IT appears that Boris Johnson is going to get a taste of what American power really means. A delegation of influential US congress representatives is due to arrive in London within days, signalling real anger in the White House at the Tory Party as it threatens to tear up the Brexit treaty Johnson negotiated with the EU and thereby endanger the Northern Ireland peace process.
Are we looking at another Suez Crisis moment? In 1956, Britain invaded Egypt after the Cairo government nationalised the Suez Canal. America was outraged and threatened dire consequences for Britain’s economy. The UK buckled, and withdrew humiliated. The moment is seen to mark the definitive ‘end of Empire’ and a shift by the UK to an effective vassal state of Washington.
American has one ultimate sanction against the UK: a trade deal.

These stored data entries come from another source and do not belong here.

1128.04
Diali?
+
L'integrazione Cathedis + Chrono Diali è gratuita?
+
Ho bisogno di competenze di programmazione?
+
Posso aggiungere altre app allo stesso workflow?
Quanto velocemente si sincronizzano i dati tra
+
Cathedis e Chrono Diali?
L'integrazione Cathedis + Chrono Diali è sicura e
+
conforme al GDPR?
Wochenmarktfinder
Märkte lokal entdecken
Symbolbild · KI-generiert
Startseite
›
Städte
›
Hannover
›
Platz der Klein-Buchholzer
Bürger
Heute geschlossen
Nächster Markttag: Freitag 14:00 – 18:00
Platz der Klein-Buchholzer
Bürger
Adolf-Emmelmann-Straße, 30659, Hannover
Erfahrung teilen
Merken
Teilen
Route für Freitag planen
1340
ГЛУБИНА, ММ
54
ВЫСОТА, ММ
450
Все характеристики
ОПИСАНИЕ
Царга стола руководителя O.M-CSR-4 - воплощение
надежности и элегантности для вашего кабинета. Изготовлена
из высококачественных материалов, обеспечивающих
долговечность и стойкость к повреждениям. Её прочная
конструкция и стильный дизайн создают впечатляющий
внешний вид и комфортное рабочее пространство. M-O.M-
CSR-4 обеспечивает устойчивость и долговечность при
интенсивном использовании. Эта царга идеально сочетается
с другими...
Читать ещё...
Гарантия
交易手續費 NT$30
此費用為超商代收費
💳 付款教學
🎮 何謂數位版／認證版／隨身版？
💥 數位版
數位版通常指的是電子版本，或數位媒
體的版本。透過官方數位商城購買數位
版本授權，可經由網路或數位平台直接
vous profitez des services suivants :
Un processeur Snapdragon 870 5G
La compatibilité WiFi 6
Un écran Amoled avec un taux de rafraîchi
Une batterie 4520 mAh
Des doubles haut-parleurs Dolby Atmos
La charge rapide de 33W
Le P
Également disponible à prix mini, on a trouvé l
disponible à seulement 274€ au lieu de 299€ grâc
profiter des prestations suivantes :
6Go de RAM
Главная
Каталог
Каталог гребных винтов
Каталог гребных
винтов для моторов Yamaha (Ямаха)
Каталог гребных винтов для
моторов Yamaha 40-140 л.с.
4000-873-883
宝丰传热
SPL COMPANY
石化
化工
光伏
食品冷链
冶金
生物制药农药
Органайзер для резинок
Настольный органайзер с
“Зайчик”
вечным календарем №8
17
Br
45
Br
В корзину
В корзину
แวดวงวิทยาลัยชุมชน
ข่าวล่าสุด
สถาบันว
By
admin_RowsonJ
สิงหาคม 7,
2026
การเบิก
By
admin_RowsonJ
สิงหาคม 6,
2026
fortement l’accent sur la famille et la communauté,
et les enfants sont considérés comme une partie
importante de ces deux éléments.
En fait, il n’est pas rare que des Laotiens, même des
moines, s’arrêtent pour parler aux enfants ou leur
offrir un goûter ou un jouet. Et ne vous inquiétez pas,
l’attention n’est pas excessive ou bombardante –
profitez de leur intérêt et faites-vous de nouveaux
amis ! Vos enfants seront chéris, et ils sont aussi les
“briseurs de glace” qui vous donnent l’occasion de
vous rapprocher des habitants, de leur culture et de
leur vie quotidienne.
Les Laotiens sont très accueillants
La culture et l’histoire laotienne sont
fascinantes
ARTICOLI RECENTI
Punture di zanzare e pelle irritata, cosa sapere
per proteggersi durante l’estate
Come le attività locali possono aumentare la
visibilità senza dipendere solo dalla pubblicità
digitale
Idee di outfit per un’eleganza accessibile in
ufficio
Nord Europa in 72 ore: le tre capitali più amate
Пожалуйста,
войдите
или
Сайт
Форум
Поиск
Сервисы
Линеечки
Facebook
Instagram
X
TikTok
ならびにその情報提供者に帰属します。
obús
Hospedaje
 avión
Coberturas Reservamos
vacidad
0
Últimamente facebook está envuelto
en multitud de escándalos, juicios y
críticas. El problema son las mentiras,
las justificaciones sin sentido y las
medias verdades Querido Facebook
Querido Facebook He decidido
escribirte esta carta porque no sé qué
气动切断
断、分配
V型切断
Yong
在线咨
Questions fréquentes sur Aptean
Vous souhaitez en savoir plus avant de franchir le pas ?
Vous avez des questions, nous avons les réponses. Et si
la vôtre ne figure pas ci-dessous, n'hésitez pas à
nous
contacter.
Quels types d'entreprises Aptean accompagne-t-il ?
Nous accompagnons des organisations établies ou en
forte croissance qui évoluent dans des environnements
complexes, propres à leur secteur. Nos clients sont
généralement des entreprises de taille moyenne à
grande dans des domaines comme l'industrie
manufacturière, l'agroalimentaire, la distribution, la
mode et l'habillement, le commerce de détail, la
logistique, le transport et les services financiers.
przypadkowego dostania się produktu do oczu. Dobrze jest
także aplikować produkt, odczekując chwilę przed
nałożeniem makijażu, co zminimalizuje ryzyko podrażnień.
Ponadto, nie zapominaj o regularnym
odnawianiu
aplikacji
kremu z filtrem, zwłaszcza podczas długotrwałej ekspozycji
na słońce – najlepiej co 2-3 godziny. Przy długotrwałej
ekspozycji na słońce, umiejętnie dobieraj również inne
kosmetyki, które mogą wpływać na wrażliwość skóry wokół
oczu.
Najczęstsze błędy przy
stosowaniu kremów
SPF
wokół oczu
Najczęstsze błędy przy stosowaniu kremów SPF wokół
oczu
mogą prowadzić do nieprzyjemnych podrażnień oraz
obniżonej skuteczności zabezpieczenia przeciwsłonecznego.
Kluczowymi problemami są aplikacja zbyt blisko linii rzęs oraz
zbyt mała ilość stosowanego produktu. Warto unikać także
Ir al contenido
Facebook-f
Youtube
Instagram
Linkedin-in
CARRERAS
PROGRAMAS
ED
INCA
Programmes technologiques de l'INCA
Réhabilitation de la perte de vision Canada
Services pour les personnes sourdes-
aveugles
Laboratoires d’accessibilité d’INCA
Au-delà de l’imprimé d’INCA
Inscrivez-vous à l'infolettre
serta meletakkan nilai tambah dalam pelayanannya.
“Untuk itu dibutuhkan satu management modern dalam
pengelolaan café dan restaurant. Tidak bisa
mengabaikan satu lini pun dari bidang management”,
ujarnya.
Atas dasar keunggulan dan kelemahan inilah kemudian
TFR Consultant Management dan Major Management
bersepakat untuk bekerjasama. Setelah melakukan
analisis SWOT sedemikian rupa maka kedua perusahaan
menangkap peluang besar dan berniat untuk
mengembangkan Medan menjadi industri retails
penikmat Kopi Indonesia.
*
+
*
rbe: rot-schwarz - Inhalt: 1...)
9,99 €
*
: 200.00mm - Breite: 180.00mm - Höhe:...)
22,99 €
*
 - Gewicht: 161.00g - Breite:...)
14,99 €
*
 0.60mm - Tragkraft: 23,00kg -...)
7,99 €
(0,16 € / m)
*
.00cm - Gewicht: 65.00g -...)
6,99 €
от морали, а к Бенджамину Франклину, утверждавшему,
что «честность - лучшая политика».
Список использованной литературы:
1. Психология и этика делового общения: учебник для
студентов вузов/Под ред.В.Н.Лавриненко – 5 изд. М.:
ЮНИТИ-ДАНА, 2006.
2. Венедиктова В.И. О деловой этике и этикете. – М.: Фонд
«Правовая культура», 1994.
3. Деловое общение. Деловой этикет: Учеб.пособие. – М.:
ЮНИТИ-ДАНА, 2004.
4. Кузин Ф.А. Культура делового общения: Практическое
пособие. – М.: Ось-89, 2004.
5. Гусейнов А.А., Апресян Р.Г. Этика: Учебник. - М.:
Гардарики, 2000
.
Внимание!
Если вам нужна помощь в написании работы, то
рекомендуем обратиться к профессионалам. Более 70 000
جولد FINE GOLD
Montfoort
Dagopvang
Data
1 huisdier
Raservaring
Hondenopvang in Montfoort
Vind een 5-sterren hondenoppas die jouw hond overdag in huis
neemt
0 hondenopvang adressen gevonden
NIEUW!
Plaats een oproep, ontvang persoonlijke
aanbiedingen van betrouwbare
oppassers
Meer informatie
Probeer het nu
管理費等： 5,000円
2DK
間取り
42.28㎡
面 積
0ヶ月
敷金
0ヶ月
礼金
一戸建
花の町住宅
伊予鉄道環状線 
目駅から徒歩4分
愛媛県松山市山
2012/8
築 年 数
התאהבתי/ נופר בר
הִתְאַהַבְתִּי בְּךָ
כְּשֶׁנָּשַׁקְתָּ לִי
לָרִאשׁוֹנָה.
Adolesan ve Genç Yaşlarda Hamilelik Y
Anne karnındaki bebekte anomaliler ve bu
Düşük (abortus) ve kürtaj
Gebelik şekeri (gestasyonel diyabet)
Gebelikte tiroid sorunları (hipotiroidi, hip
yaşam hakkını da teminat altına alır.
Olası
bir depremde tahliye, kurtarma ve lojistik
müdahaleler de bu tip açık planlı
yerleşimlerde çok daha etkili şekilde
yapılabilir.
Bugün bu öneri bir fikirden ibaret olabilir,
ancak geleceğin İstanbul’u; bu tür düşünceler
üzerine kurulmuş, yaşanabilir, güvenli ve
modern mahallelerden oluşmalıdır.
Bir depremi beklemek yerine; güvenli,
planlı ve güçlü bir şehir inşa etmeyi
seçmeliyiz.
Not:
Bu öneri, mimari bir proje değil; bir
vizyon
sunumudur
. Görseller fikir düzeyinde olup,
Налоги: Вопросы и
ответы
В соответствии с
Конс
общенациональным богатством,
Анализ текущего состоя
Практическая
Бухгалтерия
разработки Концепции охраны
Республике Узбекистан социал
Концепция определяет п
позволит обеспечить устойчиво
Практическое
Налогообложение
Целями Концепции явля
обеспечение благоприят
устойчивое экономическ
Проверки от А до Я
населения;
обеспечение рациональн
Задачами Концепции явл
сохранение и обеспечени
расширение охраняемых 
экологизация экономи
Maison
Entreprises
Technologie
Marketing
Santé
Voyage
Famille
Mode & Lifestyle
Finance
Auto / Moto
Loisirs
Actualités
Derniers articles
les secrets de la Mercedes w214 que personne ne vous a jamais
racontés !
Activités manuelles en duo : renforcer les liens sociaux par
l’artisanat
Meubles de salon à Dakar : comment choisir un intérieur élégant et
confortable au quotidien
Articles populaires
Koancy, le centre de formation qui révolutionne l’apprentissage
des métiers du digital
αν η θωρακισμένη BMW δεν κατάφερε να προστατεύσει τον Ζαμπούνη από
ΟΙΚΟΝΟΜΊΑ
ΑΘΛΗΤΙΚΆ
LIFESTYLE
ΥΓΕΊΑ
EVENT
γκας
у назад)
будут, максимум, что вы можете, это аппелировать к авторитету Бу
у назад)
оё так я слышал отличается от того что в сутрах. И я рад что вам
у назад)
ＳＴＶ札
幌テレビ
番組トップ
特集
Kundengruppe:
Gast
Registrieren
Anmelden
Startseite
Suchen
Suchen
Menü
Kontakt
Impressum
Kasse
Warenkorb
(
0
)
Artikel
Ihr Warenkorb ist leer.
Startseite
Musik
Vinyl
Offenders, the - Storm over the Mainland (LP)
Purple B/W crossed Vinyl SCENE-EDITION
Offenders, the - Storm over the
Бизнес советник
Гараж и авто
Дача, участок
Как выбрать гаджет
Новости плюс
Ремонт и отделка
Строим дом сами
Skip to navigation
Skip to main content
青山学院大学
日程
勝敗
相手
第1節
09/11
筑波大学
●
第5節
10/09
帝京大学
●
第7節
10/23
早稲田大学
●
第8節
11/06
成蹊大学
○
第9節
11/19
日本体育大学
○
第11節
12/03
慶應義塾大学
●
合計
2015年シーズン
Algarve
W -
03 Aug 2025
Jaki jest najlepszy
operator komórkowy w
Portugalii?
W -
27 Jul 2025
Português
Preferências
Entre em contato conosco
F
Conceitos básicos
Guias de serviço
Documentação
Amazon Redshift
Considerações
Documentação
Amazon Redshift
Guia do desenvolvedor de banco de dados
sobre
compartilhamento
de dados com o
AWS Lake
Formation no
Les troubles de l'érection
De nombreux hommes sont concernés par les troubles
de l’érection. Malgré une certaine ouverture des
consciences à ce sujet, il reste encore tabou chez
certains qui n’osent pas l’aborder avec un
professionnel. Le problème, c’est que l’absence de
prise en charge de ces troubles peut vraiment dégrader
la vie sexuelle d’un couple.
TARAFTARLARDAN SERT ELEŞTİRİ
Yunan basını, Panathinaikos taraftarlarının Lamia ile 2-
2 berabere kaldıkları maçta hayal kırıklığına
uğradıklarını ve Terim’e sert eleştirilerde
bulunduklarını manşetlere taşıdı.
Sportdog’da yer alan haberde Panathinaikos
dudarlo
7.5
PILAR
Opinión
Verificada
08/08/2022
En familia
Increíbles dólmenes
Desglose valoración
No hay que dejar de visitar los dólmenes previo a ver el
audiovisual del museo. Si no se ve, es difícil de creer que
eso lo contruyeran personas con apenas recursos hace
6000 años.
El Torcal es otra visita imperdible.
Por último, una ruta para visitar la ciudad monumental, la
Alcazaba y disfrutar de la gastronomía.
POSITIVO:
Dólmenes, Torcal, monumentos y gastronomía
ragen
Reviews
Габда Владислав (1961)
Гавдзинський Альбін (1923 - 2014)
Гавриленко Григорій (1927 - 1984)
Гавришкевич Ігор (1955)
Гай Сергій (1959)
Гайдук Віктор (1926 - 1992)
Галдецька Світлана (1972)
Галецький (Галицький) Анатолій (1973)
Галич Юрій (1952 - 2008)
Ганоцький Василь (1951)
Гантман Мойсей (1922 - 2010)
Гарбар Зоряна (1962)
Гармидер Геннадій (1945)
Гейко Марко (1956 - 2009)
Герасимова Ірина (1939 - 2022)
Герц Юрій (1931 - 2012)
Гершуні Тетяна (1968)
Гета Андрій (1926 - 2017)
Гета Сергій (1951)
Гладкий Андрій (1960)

If the Johnson government – desperate to show that Brexit can work – crosses America over Ireland, then any hopes of trade deals could vanish in a moment. Barack Obama already said while in office that London would find itself “at the back of the queue” when it came to a post-Brexit trade deal.
One of the congressmen coming to Britain is Richie Neal, chair of the powerful Ways and Means Committee, which has huge influence over any future trade deals. He’s said that although a deal is “desirable”, it won’t happen if there’s “any jeopardy” to the Good Friday Agreement.
Britons may not like to admit it, but that post-Suez subservience to America continues. There is no ‘special relationship’ in Washington’s eyes – that’s a figment of British imaginations.
President Joe Biden is emotionally tied to Ireland. Many diplomats will privately tell you that if there’s one real ‘special relationship’ that Washington has then it’s with Dublin. Successive American presidents – particularly Bill Clinton – put peace in Northern Ireland just as high on their agenda as peace in the Middle East.
Antony Blinken, the US secretary of state, says that America now plans to appoint its own envoy to Northern Ireland.
Johnson’s former Brexit minister, Lord Frost – once dubbed a ‘useful idiot’ – just played perhaps the most stupid hand in international diplomatic poker when he threatened America, telling Biden not to give Britain “lectures” after the US state department urged London to continue talks with Europe.
Frost claimed Biden doesn’t understand the “niceties” of Northern Ireland, adding: “It’s our country that faced the Troubles. We don’t need lectures from others about the peace process and the Good Friday Agreement.”
The EU isn’t going to budge on the treaty – meaning Johnson’s bluff will be called. If he does act to shred the treaty, then he kills a trade deal with America. It’s a humiliating lose-lose whichever way he turns.
Johnson would trash the UK’s reputation on the world’s stage if he reneges on the Brexit treaty. Former cabinet minister Andrew Mitchell has said: “It’s not a good look for a leading member of the international community, and one of the permanent five members of the UN, to sign a treaty and then unilaterally disavow it.”
What makes Johnson’s threat to undermine the rule of law even more astonishing is that just this week he offered written security assurances to Sweden and Finland, as the pair prepare to join Nato. If he can shred a promise to Europe, then why not this promise too?
But Johnson seems to have no coherent foreign policy. Destroying the Brexit treaty amid war in Ukraine would undermine Britain’s relations with Europe at a time when unity is needed to deal with Putin. Johnson simply wounds Britain whatever he does.